> _Text shown_
^^^^
I want to tell you about a call that had nothing to do with HVAC and everything to do with what you do when the work stops being the point.

I was there for a capacitor replacement. In and out, hour at most. She was in her early sixties. House was quiet in the way that some houses are quiet , not empty, but still. The kind of still that settles into a place over time.

She showed me to the outdoor unit and I got to work. She stood back, the way most people do when they've decided I'm trustworthy enough to be in the yard alone. I could see her through the glass door every so often, moving around the kitchen.

I came inside to check the return air temperature and she was at the sink. She'd been crying. She wasn't hiding it , not exactly , but she wasn't announcing it either. Her eyes were red and she had that particular quality of composure that comes from deciding you're going to hold it together for the next few minutes.

She said: sorry. I'm having a day.

I've been in people's houses for forty-five years. I've seen a lot of what people's lives actually look like when nobody's performing anything.

You walk in during the middle of a bad stretch. You show up on a Tuesday afternoon when something is happening or has happened and the house holds it in the walls and the air and sometimes in the person who lets you in.
^^^^
> _Exercise data_
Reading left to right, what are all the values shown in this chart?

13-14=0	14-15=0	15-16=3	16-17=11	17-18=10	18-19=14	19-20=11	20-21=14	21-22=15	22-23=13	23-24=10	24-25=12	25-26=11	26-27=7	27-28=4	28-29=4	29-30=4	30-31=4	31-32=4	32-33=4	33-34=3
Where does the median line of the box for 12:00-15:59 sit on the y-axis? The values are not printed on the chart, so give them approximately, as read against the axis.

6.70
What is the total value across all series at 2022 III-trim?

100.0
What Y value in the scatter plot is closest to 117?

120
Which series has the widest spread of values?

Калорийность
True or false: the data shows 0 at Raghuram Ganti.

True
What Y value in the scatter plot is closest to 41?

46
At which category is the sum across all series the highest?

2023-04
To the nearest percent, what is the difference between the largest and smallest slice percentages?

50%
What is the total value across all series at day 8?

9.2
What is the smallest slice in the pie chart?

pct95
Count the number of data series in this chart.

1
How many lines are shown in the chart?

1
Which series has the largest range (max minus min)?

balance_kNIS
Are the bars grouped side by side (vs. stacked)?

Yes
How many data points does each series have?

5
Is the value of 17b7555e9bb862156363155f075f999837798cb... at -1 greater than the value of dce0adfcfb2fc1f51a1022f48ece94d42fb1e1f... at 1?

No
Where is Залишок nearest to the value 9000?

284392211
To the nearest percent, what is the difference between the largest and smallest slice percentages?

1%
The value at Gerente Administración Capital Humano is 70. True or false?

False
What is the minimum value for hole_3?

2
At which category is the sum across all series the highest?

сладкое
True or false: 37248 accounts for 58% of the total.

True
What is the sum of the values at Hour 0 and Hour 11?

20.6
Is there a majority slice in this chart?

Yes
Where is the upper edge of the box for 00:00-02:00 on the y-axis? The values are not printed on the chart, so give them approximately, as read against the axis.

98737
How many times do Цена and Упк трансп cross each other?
^^^^
> _What to do_
1 – According to the account of the service call, what repair was the visit originally for?
2 – Reproduce the passage of the account of the service call starting at "I came inside" and ending at "lets you in.".
The records are separate material and have no connection to the account of the service call.

> _Solution list_
1 – A capacitor replacement.

2 –
I came inside to check the return air temperature and she was at the sink. She'd been crying. She wasn't hiding it , not exactly , but she wasn't announcing it either. Her eyes were red and she had that particular quality of composure that comes from deciding you're going to hold it together for the next few minutes.

She said: sorry. I'm having a day.

I've been in people's houses for forty-five years. I've seen a lot of what people's lives actually look like when nobody's performing anything.

You walk in during the middle of a bad stretch. You show up on a Tuesday afternoon when something is happening or has happened and the house holds it in the walls and the air and sometimes in the person who lets you in.